*Data entries*.

┌──

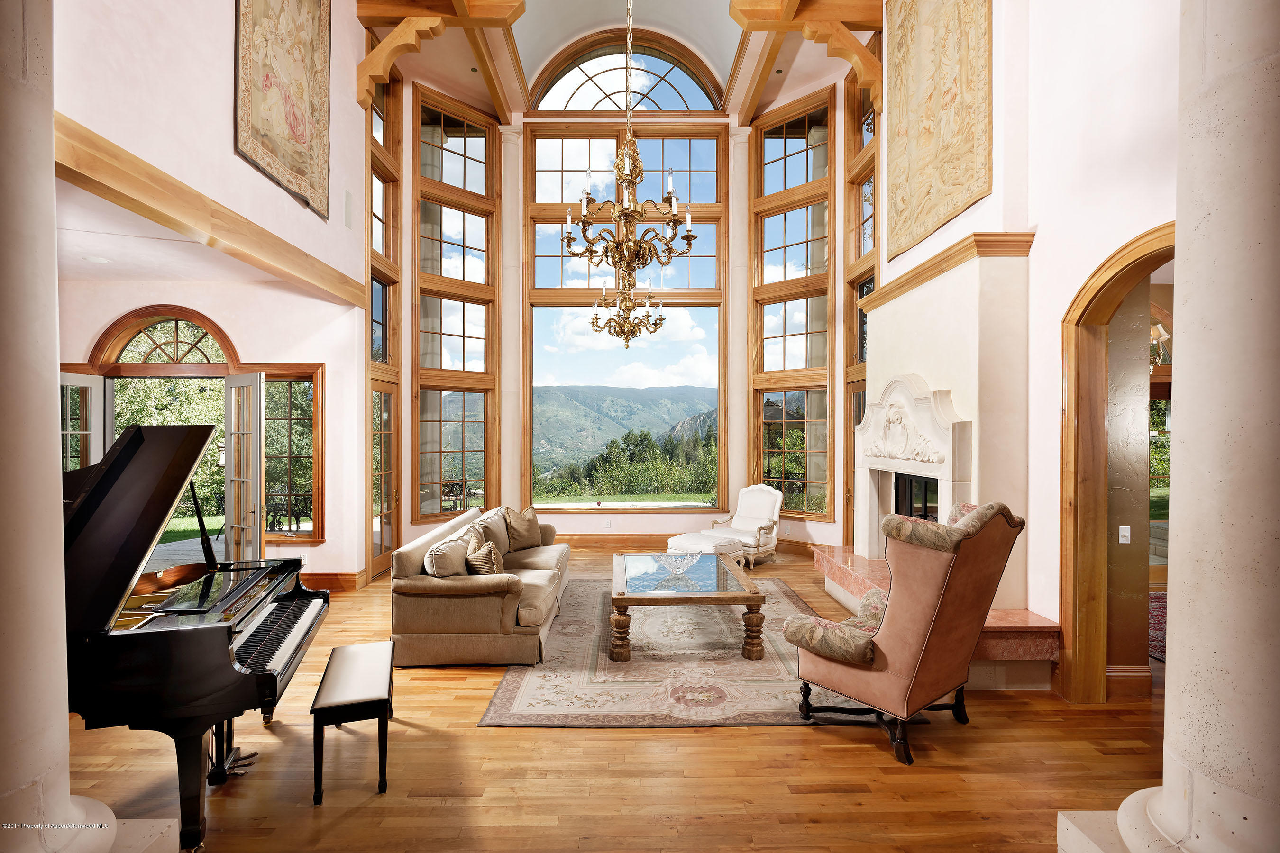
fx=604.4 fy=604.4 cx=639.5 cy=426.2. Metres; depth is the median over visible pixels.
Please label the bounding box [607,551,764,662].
coffee table
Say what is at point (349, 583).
baseboard
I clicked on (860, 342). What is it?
window
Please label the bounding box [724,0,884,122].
wooden beam
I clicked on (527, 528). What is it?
throw pillow
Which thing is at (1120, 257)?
arched doorway
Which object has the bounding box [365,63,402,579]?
side window
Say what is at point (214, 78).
left wall
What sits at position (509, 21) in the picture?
wooden beam
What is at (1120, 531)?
light switch
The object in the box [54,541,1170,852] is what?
floor
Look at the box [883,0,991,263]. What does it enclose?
tapestry
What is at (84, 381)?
french door
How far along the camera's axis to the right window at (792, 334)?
8.64 m
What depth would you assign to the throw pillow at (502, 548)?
5.88 m
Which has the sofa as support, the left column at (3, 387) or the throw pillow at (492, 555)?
the throw pillow at (492, 555)
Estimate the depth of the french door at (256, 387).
5.53 m
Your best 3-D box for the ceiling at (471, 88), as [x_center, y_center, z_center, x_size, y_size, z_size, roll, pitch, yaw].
[-0.003,-4.928,5.435,7.156,0.761,8.467,0,0,-1]
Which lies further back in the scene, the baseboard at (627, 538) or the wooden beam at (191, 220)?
the baseboard at (627, 538)
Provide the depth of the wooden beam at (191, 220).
3.83 m
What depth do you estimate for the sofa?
4.41 m
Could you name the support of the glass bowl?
on the coffee table
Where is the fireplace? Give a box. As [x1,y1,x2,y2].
[827,236,1060,685]
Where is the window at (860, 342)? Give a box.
[841,59,881,558]
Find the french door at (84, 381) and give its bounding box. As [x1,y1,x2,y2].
[59,374,104,472]
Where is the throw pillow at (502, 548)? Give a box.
[471,505,511,559]
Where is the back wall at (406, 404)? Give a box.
[390,54,875,562]
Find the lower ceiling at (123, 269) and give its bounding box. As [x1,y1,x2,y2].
[54,179,292,284]
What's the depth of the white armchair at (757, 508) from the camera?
7.76 m
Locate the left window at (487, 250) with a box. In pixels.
[409,88,499,525]
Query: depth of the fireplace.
4.51 m
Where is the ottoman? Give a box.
[666,530,744,571]
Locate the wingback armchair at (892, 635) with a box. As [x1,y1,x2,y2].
[784,498,1024,765]
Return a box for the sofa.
[388,502,569,667]
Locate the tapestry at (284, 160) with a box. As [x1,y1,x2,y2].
[233,0,332,217]
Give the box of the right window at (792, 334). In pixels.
[749,91,833,522]
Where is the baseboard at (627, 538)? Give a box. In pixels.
[546,531,812,555]
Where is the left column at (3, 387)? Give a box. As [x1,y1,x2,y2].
[0,0,135,852]
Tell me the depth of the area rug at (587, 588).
4.11 m
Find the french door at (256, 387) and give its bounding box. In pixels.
[223,372,265,563]
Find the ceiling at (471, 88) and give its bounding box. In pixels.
[362,0,877,121]
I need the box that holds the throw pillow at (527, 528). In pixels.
[503,504,543,551]
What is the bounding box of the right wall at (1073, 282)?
[869,0,1183,699]
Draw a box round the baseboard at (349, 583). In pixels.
[299,571,365,592]
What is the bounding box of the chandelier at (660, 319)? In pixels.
[558,0,695,349]
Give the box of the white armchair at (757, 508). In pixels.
[704,483,784,565]
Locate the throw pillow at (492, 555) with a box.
[464,533,502,575]
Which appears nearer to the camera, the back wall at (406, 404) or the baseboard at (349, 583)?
the baseboard at (349, 583)
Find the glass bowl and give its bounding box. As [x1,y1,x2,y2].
[655,550,700,579]
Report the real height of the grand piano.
1.644 m
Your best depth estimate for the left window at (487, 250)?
8.46 m
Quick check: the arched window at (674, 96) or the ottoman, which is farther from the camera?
the arched window at (674, 96)
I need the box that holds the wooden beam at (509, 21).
[353,0,523,113]
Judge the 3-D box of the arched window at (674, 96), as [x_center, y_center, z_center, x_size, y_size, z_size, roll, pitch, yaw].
[-0.212,-5.484,9.615,3.185,1.435,0.139,0,0,-1]
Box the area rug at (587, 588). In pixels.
[477,570,919,728]
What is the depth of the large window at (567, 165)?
9.62 m
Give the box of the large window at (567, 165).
[523,123,727,513]
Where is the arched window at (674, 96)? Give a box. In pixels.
[529,33,725,112]
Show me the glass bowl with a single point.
(685, 563)
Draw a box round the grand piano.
[61,420,330,852]
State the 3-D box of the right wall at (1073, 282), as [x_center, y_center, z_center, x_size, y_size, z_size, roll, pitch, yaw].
[2.748,-1.259,4.174,0.309,5.894,6.265,0,0,-1]
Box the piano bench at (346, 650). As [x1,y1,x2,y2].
[310,640,395,801]
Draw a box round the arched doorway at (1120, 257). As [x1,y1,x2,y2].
[1055,222,1176,707]
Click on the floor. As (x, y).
(740, 740)
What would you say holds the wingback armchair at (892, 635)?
on the floor
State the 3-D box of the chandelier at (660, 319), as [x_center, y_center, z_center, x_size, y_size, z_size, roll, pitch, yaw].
[-0.116,-2.704,5.235,1.116,4.059,1.128,0,0,-1]
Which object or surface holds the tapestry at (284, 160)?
attached to the left wall at (214, 78)
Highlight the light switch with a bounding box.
[1117,525,1131,543]
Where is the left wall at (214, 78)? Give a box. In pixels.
[50,0,373,587]
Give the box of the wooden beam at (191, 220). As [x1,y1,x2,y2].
[55,118,368,309]
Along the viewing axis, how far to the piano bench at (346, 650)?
2.88 m
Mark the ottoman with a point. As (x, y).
(702, 538)
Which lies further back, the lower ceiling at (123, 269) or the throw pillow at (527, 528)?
the throw pillow at (527, 528)
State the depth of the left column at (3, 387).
1.81 m
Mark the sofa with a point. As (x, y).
(416, 561)

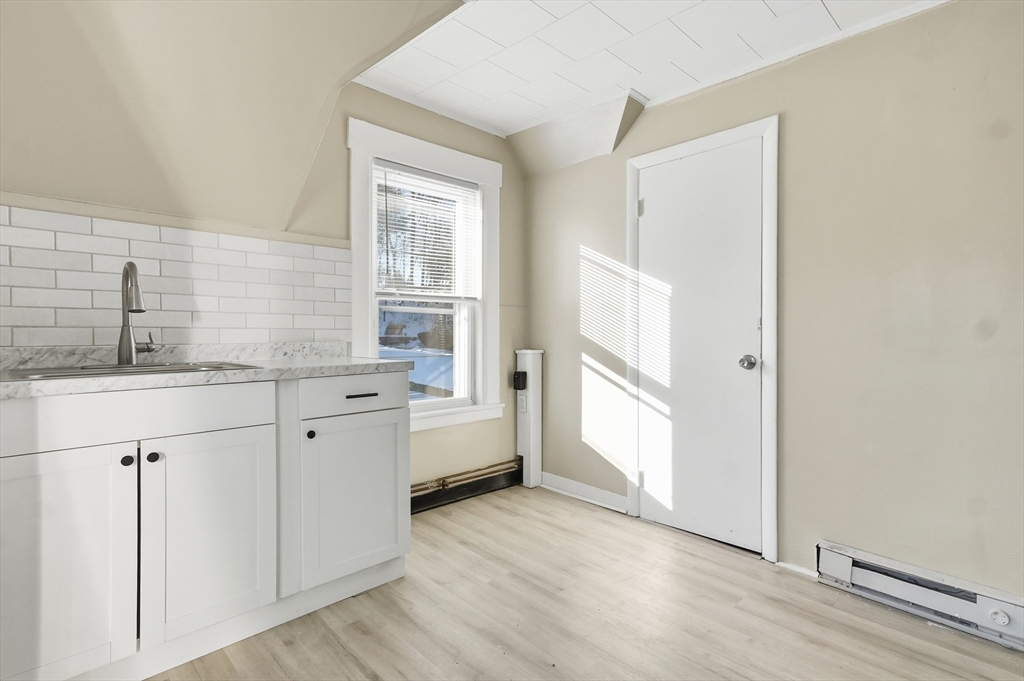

└──

*What to produce*.
With the images left out, set down each record exactly as it appears.

*Task output*.
fx=604.4 fy=604.4 cx=639.5 cy=426.2. Metres; depth is the median over visible pixels.
Please label the bounding box [607,551,764,662].
coffee table
Say what is at point (349, 583).
baseboard
I clicked on (860, 342). What is it?
window
Please label the bounding box [724,0,884,122].
wooden beam
I clicked on (527, 528). What is it?
throw pillow
Which thing is at (1120, 257)?
arched doorway
Which object has the bounding box [365,63,402,579]?
side window
Say what is at point (214, 78).
left wall
What sits at position (509, 21) in the picture?
wooden beam
What is at (1120, 531)?
light switch
The object in the box [54,541,1170,852] is what?
floor
Look at the box [883,0,991,263]. What does it enclose?
tapestry
What is at (84, 381)?
french door
How far along the camera's axis to the right window at (792, 334)?
8.64 m
What depth would you assign to the throw pillow at (502, 548)?
5.88 m
Which has the sofa as support, the left column at (3, 387) or the throw pillow at (492, 555)?
the throw pillow at (492, 555)
Estimate the depth of the french door at (256, 387).
5.53 m
Your best 3-D box for the ceiling at (471, 88), as [x_center, y_center, z_center, x_size, y_size, z_size, roll, pitch, yaw].
[-0.003,-4.928,5.435,7.156,0.761,8.467,0,0,-1]
Which lies further back in the scene, the baseboard at (627, 538) or the wooden beam at (191, 220)?
the baseboard at (627, 538)
Provide the depth of the wooden beam at (191, 220).
3.83 m
What depth do you estimate for the sofa?
4.41 m
Could you name the support of the glass bowl?
on the coffee table
Where is the fireplace? Give a box. As [x1,y1,x2,y2].
[827,236,1060,685]
Where is the window at (860, 342)? Give a box.
[841,59,881,558]
Find the french door at (84, 381) and give its bounding box. As [x1,y1,x2,y2].
[59,374,104,472]
Where is the throw pillow at (502, 548)? Give a box.
[471,505,511,559]
Where is the back wall at (406, 404)? Give a box.
[390,54,875,562]
Find the lower ceiling at (123, 269) and give its bounding box. As [x1,y1,x2,y2].
[54,179,292,284]
What's the depth of the white armchair at (757, 508) from the camera?
7.76 m
Locate the left window at (487, 250) with a box. In pixels.
[409,88,499,525]
Query: depth of the fireplace.
4.51 m
Where is the ottoman? Give a box.
[666,530,744,571]
Locate the wingback armchair at (892, 635) with a box. As [x1,y1,x2,y2].
[784,498,1024,765]
Return a box for the sofa.
[388,502,569,667]
Locate the tapestry at (284, 160) with a box. As [x1,y1,x2,y2].
[233,0,332,217]
Give the box of the right window at (792, 334). In pixels.
[749,91,833,522]
Where is the baseboard at (627, 538)? Give a box. In pixels.
[546,531,812,555]
Where is the left column at (3, 387)? Give a box. As [x1,y1,x2,y2].
[0,0,135,852]
Tell me the depth of the area rug at (587, 588).
4.11 m
Find the french door at (256, 387) and give its bounding box. In pixels.
[223,372,265,563]
Find the ceiling at (471, 88) and give its bounding box. In pixels.
[362,0,877,121]
I need the box that holds the throw pillow at (527, 528). In pixels.
[503,504,543,551]
What is the bounding box of the right wall at (1073, 282)?
[869,0,1183,699]
Draw a box round the baseboard at (349, 583). In pixels.
[299,571,365,592]
What is the bounding box of the chandelier at (660, 319)? In pixels.
[558,0,695,349]
Give the box of the white armchair at (757, 508). In pixels.
[704,483,784,565]
Locate the throw pillow at (492, 555) with a box.
[464,533,502,575]
Which appears nearer to the camera, the back wall at (406, 404) or the baseboard at (349, 583)?
the baseboard at (349, 583)
Find the glass bowl and give its bounding box. As [x1,y1,x2,y2].
[655,550,700,579]
Report the real height of the grand piano.
1.644 m
Your best depth estimate for the left window at (487, 250)?
8.46 m
Quick check: the arched window at (674, 96) or the ottoman, which is farther from the camera?
the arched window at (674, 96)
I need the box that holds the wooden beam at (509, 21).
[353,0,523,113]
Judge the 3-D box of the arched window at (674, 96), as [x_center, y_center, z_center, x_size, y_size, z_size, roll, pitch, yaw].
[-0.212,-5.484,9.615,3.185,1.435,0.139,0,0,-1]
Box the area rug at (587, 588). In pixels.
[477,570,919,728]
What is the depth of the large window at (567, 165)?
9.62 m
Give the box of the large window at (567, 165).
[523,123,727,513]
Where is the arched window at (674, 96)? Give a box. In pixels.
[529,33,725,112]
Show me the glass bowl with a single point.
(685, 563)
Draw a box round the grand piano.
[61,420,330,852]
State the 3-D box of the right wall at (1073, 282), as [x_center, y_center, z_center, x_size, y_size, z_size, roll, pitch, yaw].
[2.748,-1.259,4.174,0.309,5.894,6.265,0,0,-1]
Box the piano bench at (346, 650). As [x1,y1,x2,y2].
[310,640,395,801]
Draw a box round the arched doorway at (1120, 257). As [x1,y1,x2,y2].
[1055,222,1176,707]
Click on the floor. As (x, y).
(740, 740)
What would you say holds the wingback armchair at (892, 635)?
on the floor
State the 3-D box of the chandelier at (660, 319), as [x_center, y_center, z_center, x_size, y_size, z_size, roll, pitch, yaw].
[-0.116,-2.704,5.235,1.116,4.059,1.128,0,0,-1]
Which object or surface holds the tapestry at (284, 160)?
attached to the left wall at (214, 78)
Highlight the light switch with a bounding box.
[1117,525,1131,543]
Where is the left wall at (214, 78)? Give a box. In pixels.
[50,0,373,587]
Give the box of the wooden beam at (191, 220). As [x1,y1,x2,y2].
[55,118,368,309]
Along the viewing axis, how far to the piano bench at (346, 650)?
2.88 m
Mark the ottoman with a point. As (x, y).
(702, 538)
Which lies further back, the lower ceiling at (123, 269) or the throw pillow at (527, 528)?
the throw pillow at (527, 528)
State the depth of the left column at (3, 387).
1.81 m
Mark the sofa with a point. As (x, y).
(416, 561)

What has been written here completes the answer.